(Stored items)
··········

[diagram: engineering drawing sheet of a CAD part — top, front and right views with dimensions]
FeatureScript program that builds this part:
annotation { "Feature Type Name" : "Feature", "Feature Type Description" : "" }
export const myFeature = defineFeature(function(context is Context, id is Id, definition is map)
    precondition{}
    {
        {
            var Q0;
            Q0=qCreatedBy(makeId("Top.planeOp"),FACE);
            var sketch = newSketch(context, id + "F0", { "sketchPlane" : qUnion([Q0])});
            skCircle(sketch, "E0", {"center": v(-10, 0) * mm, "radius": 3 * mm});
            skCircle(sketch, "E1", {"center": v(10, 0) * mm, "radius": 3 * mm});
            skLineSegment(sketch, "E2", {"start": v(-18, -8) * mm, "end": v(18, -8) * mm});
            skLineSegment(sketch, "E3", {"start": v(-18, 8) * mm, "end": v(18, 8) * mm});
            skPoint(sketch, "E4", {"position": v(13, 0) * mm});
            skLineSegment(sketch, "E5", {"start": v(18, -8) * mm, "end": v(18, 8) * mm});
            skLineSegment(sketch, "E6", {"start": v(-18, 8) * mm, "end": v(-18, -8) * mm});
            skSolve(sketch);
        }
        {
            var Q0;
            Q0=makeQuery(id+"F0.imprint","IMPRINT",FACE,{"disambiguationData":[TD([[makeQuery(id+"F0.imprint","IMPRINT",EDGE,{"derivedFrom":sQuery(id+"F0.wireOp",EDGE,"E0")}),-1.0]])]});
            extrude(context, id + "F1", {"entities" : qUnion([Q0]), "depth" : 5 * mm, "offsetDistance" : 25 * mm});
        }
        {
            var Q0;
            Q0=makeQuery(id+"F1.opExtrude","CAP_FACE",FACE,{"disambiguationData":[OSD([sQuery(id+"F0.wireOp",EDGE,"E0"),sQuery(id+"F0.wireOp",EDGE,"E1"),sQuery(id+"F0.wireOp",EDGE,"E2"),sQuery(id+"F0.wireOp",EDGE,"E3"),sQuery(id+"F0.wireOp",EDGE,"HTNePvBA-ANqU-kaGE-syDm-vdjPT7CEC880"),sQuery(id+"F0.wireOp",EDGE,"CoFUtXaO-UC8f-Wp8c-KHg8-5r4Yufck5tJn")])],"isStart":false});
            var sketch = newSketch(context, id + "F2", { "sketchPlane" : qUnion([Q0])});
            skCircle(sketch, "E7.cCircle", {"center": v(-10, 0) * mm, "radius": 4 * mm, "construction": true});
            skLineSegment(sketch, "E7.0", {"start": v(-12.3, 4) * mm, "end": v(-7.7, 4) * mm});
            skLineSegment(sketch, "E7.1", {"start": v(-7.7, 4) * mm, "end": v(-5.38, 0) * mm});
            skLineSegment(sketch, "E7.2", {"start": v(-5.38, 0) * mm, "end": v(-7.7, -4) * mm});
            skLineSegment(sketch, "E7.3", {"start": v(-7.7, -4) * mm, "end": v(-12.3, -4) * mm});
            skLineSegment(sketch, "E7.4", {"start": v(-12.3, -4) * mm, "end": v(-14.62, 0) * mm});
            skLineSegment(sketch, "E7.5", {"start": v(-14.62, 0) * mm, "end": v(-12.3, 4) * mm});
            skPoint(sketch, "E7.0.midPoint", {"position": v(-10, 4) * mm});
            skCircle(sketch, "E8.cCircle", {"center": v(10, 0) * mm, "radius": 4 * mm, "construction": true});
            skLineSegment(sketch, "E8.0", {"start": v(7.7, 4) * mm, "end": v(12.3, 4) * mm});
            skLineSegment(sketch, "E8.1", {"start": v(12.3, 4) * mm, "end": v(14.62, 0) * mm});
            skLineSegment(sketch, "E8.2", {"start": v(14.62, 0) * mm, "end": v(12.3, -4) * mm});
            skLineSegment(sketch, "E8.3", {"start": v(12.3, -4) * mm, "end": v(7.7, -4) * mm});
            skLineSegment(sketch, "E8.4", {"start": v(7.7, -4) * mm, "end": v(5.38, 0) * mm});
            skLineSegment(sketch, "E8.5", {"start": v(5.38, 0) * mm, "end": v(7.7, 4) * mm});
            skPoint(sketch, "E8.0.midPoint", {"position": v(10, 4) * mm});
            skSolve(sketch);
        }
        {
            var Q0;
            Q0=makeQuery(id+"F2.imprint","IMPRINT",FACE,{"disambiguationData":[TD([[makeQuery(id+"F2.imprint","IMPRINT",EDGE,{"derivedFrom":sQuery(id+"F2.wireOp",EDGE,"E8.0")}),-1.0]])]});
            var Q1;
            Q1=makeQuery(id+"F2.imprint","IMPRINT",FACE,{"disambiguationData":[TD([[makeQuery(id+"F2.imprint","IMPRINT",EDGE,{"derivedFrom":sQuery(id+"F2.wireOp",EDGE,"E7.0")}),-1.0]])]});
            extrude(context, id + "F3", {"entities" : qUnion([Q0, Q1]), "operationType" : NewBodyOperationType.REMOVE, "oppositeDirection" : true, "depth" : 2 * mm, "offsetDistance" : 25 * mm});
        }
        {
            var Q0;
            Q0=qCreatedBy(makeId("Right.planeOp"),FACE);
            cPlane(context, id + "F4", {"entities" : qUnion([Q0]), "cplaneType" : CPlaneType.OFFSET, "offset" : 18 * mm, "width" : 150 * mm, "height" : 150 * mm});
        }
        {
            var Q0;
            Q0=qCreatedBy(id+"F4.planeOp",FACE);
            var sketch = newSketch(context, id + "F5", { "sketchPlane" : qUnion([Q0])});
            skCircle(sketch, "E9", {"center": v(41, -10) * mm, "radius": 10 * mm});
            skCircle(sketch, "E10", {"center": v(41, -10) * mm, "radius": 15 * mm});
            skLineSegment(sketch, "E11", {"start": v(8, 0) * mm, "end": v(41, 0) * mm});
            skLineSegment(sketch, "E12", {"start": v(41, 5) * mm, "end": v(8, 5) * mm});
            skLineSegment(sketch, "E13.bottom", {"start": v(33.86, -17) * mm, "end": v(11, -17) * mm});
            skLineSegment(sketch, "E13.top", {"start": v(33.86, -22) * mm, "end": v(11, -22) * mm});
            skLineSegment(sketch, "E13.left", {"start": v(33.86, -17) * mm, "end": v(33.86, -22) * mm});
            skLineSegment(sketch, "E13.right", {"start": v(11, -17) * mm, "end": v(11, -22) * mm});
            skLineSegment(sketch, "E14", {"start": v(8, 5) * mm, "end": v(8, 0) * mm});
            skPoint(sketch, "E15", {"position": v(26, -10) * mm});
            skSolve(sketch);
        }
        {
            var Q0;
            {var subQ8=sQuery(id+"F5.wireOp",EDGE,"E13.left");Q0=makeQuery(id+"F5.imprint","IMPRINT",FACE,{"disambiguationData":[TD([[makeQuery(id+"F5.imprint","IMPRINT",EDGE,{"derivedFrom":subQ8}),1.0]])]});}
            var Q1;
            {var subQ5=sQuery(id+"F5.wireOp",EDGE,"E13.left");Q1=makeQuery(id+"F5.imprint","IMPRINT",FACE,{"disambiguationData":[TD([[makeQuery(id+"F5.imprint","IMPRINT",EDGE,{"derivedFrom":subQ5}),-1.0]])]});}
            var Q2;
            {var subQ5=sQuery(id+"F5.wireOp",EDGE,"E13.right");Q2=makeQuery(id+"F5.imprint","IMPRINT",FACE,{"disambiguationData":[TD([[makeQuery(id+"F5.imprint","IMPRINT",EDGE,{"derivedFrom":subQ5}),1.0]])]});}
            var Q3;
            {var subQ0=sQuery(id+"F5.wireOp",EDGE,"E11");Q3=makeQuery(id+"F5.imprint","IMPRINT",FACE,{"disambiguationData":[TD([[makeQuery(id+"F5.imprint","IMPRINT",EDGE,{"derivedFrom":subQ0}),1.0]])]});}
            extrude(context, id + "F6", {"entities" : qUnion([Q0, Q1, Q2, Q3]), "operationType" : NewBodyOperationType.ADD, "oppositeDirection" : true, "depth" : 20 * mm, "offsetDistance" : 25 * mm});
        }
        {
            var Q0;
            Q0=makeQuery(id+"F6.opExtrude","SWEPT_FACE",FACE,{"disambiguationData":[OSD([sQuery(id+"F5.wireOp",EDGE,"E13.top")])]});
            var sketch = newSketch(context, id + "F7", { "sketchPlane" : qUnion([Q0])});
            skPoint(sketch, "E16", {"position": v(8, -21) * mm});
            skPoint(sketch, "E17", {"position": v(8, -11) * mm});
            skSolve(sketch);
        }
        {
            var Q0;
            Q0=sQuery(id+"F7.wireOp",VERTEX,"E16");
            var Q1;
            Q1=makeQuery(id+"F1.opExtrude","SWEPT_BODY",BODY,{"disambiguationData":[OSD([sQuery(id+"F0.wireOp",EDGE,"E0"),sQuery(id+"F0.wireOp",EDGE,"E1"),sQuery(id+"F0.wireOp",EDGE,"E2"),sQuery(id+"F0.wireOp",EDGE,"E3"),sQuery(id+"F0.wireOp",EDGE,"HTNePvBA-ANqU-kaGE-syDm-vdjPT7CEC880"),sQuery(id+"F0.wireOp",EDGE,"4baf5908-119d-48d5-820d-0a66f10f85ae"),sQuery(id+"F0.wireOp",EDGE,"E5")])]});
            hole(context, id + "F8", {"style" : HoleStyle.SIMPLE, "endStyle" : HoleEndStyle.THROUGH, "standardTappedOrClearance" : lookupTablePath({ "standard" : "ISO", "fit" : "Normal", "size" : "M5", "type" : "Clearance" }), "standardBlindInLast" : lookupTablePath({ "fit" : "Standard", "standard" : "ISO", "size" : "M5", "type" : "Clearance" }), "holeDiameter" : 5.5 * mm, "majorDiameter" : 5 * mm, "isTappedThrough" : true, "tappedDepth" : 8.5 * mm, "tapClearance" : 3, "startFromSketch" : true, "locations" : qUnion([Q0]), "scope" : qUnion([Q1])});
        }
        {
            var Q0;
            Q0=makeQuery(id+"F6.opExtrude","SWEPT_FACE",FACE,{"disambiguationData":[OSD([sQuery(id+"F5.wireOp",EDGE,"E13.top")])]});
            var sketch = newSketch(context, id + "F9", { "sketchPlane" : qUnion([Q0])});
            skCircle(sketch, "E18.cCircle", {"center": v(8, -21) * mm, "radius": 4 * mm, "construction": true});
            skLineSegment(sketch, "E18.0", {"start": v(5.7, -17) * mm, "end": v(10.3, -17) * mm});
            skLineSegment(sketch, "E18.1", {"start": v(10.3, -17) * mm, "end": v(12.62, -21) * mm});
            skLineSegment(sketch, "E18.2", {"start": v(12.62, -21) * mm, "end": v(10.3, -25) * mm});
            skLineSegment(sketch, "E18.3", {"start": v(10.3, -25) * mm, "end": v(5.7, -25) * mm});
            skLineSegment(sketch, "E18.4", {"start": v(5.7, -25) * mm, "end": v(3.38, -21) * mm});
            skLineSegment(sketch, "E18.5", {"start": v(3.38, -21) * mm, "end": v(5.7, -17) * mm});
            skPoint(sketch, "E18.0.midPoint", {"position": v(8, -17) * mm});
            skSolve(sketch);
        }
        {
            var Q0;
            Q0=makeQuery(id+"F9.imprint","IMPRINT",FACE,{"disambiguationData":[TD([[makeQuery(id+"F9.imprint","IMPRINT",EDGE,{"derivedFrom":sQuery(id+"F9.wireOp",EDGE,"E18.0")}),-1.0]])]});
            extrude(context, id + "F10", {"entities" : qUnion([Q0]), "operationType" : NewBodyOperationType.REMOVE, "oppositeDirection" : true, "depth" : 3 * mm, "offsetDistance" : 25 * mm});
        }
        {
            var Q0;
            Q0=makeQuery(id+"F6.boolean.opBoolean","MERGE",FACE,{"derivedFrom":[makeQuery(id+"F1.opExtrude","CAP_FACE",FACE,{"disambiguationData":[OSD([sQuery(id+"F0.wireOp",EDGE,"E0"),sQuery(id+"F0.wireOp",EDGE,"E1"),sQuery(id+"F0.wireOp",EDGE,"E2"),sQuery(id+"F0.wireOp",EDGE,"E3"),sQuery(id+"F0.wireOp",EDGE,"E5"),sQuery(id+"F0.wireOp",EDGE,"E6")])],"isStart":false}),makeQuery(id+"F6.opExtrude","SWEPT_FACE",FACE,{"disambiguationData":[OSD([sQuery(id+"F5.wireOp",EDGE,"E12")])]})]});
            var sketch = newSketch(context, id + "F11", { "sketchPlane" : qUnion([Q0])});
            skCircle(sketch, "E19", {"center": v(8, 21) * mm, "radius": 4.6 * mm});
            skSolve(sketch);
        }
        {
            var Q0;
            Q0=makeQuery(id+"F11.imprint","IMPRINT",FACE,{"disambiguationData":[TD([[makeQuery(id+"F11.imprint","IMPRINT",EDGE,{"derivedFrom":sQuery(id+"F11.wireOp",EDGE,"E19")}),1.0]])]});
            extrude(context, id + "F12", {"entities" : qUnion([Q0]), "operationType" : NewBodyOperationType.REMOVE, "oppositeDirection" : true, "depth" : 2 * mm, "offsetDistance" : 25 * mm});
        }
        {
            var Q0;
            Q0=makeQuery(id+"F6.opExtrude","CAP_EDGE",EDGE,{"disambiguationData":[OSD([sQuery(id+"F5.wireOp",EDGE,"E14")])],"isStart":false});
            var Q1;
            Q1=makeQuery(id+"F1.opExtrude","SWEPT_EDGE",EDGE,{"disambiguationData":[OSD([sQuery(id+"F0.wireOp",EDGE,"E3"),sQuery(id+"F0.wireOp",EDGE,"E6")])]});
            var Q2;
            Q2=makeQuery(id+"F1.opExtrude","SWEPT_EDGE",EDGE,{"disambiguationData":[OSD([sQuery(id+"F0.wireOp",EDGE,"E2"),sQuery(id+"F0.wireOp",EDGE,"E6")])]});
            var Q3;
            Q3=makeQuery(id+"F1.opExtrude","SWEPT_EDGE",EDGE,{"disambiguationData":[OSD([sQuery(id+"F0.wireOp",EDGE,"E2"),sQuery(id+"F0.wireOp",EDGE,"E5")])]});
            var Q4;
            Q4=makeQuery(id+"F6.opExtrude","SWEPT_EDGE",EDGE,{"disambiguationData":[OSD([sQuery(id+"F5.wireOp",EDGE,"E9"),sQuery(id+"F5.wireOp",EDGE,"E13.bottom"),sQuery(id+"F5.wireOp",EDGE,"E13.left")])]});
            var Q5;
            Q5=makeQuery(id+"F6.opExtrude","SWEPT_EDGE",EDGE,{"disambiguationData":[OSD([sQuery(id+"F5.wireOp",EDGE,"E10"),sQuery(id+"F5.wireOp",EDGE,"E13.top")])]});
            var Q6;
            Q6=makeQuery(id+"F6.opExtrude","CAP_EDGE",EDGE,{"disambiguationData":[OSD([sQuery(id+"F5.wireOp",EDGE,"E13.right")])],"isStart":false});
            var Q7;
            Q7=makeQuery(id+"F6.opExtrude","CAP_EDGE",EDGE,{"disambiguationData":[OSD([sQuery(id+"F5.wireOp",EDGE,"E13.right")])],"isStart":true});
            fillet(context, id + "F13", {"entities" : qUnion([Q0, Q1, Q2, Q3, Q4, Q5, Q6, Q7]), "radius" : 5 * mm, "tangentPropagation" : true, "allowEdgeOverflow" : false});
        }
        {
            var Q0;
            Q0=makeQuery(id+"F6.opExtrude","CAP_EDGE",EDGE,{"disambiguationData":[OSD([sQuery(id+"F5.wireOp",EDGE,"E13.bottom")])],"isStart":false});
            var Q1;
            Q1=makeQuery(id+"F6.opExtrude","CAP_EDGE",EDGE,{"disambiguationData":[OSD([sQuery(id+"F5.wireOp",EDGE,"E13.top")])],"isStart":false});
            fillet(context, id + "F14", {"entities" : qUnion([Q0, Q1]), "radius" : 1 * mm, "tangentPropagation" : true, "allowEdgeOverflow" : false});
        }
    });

··········

* REQUIRED WORK *
Pull out every line of the material above that contains the string "tangentPropagation", copying each line in full. Case counts.

* FINAL RESULT *
            fillet(context, id + "F13", {"entities" : qUnion([Q0, Q1, Q2, Q3, Q4, Q5, Q6, Q7]), "radius" : 5 * mm, "tangentPropagation" : true, "allowEdgeOverflow" : false});
            fillet(context, id + "F14", {"entities" : qUnion([Q0, Q1]), "radius" : 1 * mm, "tangentPropagation" : true, "allowEdgeOverflow" : false});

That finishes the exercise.